In questo post dello Scorfano, insegnante di scuola secondaria superiore, c’è qualcosa che non mi convince, cioè la netta separazione istituita fra educazione intesa come insegnamento delle buone maniere, che sarebbe responsabilità esclusiva dei genitori o di chi ne fa le veci, e istruzione, ovvero trasmissione di saperi e competenze, che sarebbe responsabilità esclusiva degli insegnanti.
Una separazione così netta renderebbe paradossale il voto in condotta.

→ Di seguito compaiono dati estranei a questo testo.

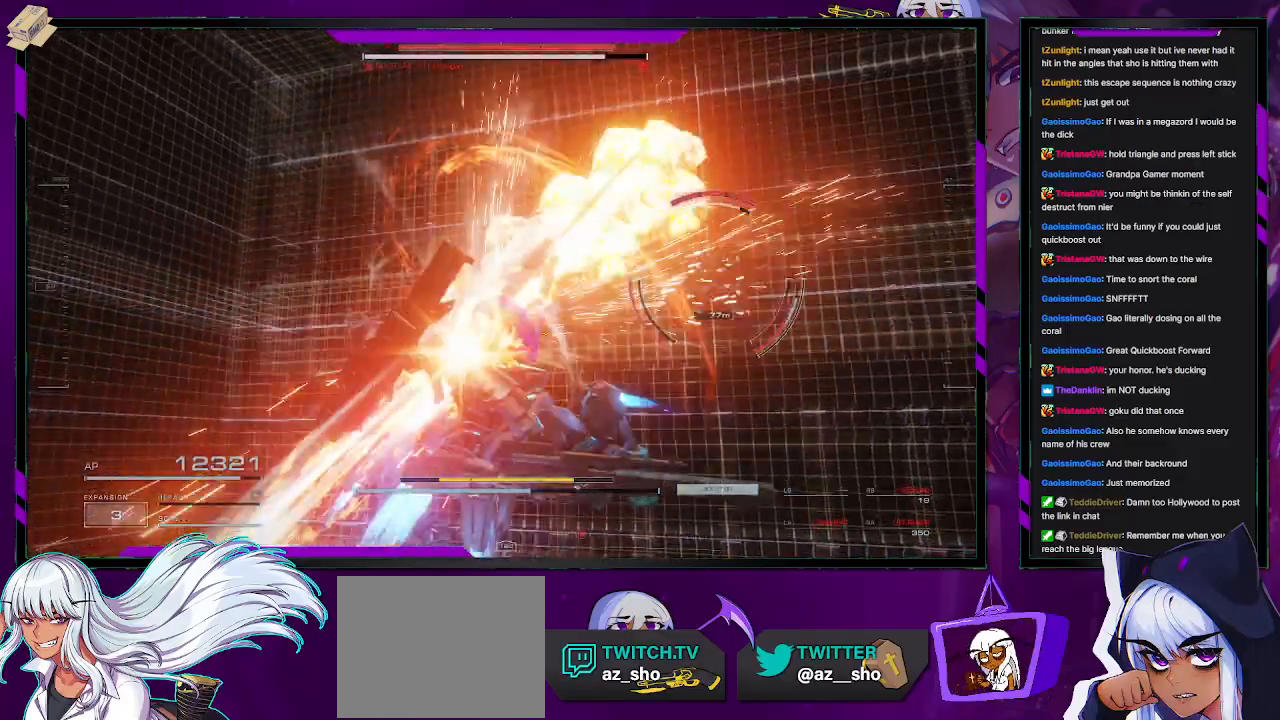
{"buttons": ["R2"], "left_stick": "down-left", "right_stick": "down-right", "events": [[83, "A", "up"], [133, "left_stick", "left"], [217, "left_stick", "down-left"], [250, "right_stick", "down-right"]]}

Dando per buona la distinzione, infatti, se si ritiene che il comportamento in classe sia un risultato dell’educazione, quindi responsabilità dei genitori, a che titolo gli insegnanti lo valutano con il voto in condotta? Non sarebbe più coerente abolirlo? Se invece si ritiene che il comportamento in classe sia responsabilità degli insegnanti, giustificando il voto in condotta, perché la scuola dovrebbe chiedere la collaborazione dei genitori quando gli alunni si comportano male? Non dovrebbero sbrigarsela gli insegnanti a colpi di cinque in condotta ai più maleducati?

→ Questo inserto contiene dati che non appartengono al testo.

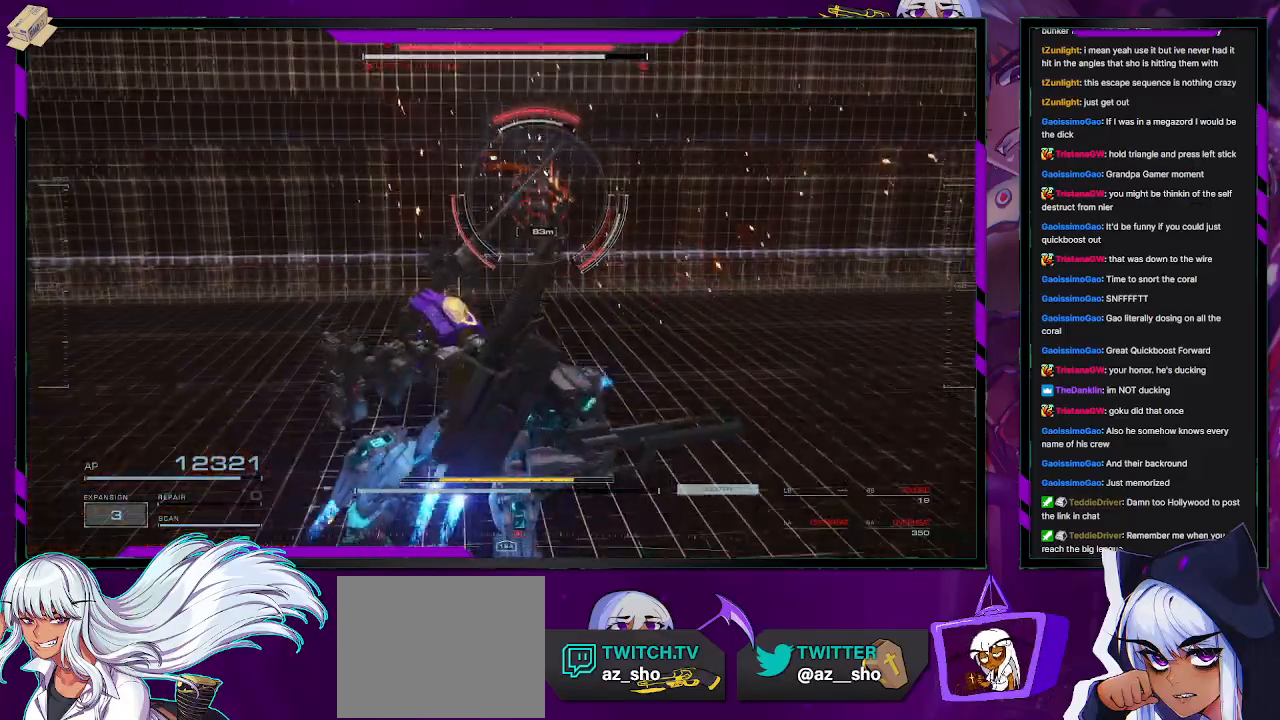
{"buttons": ["R2"], "left_stick": "up-right", "right_stick": "center", "events": [[50, "right_stick", "center"], [117, "left_stick", "right"], [200, "X", "down"], [283, "left_stick", "up-right"], [300, "X", "up"]]}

L’esistenza in vita del voto in condotta suggerisce una visione meno manichea in cui educazione e istruzione sono due elementi di un processo più ampio, la formazione, dove i ruoli di attori diversi talvolta si sovrappongono. Quando i ruoli si sovrappongono nascono inevitabilmente conflitti, i famosi conflitti di competenza. Una volta accettata l’ineluttabilità del dissidio, non sarebbe più pratico che genitori e insegnanti collaborassero per comporre civilmente le controversie, anziché limitarsi all’antichissimo gioco dello scaricabarile? Gioco qui riconducibile alla forma:
Genitore: caro insegnante, se mio figlio fa casino in classe è colpa tua che non sai mantenere la disciplina.
Insegnante: caro genitore, se tuo figlio fa casino in classe è colpa tua che non sai insegnargli l’educazione.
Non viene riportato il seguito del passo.